__Exercise directions__
Return every one of the rows below word for word, leaving out the pictures.

__Provided data__
* * *

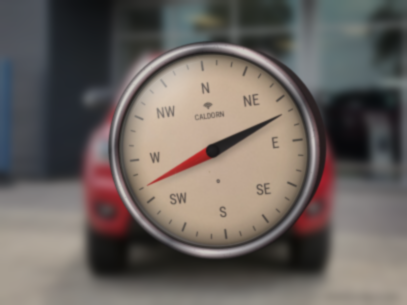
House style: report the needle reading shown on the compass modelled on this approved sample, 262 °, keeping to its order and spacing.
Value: 250 °
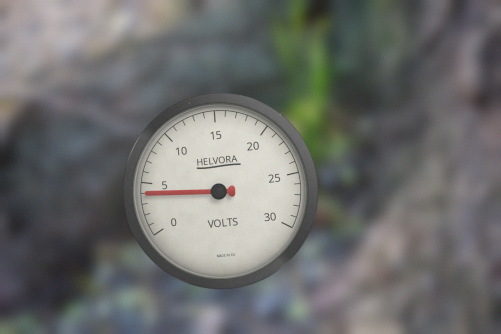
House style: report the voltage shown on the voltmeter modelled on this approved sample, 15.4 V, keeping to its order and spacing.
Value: 4 V
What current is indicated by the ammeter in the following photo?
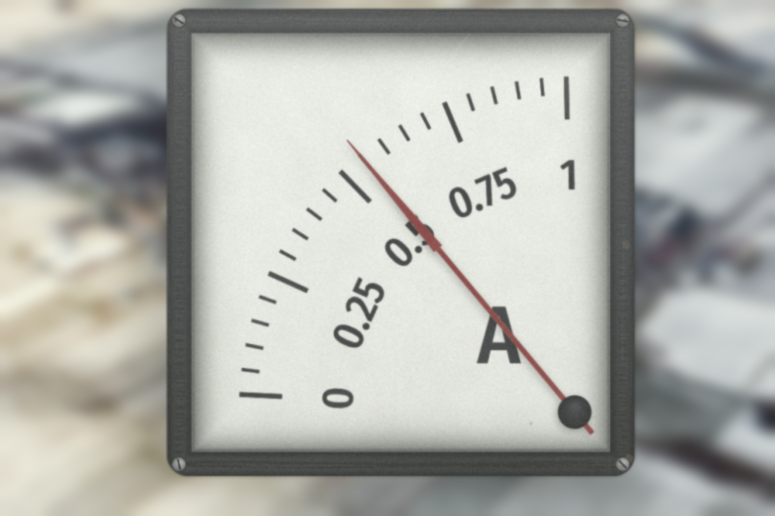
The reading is 0.55 A
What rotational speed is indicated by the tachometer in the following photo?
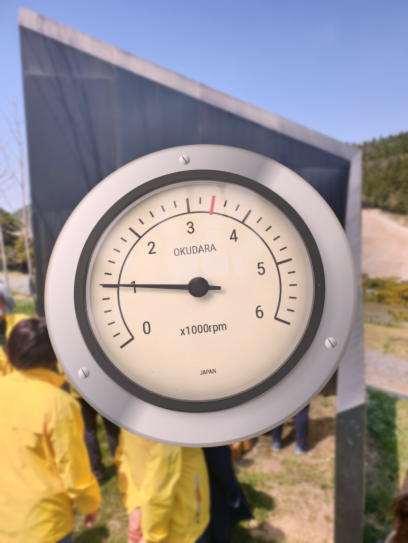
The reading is 1000 rpm
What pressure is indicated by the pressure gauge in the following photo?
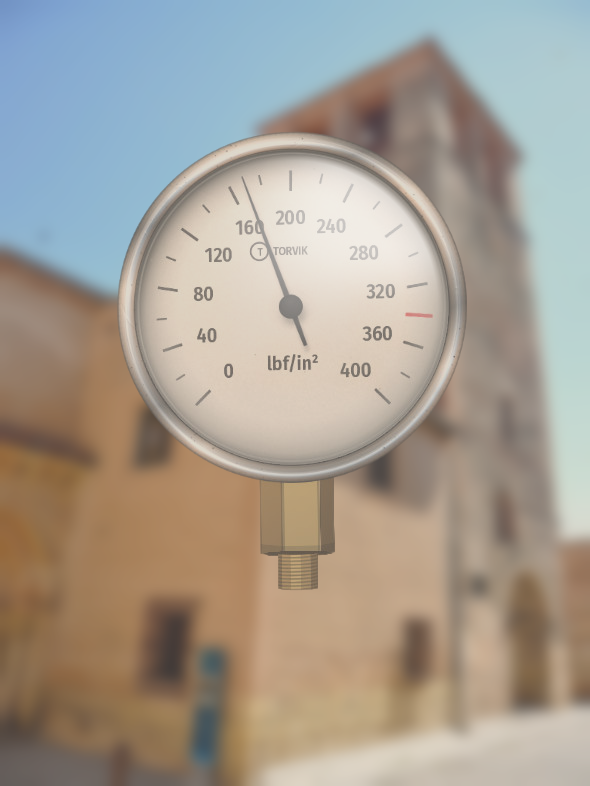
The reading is 170 psi
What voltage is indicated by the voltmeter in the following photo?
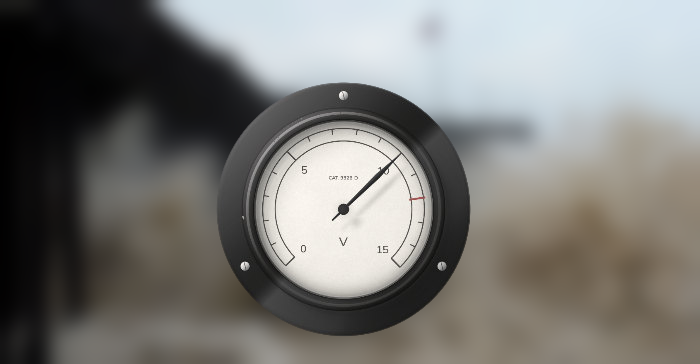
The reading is 10 V
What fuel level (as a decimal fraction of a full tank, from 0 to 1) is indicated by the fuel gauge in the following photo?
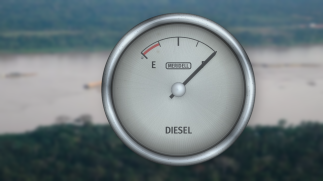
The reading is 1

* * *

__Output below__
House style: report the needle reading shown on the compass modelled on this approved sample, 262 °, keeping to its order and spacing.
Value: 250 °
House style: report the voltage shown on the voltmeter modelled on this approved sample, 15.4 V, keeping to its order and spacing.
Value: 4 V
What current is indicated by the ammeter in the following photo?
The reading is 0.55 A
What rotational speed is indicated by the tachometer in the following photo?
The reading is 1000 rpm
What pressure is indicated by the pressure gauge in the following photo?
The reading is 170 psi
What voltage is indicated by the voltmeter in the following photo?
The reading is 10 V
What fuel level (as a decimal fraction of a full tank, from 0 to 1) is indicated by the fuel gauge in the following photo?
The reading is 1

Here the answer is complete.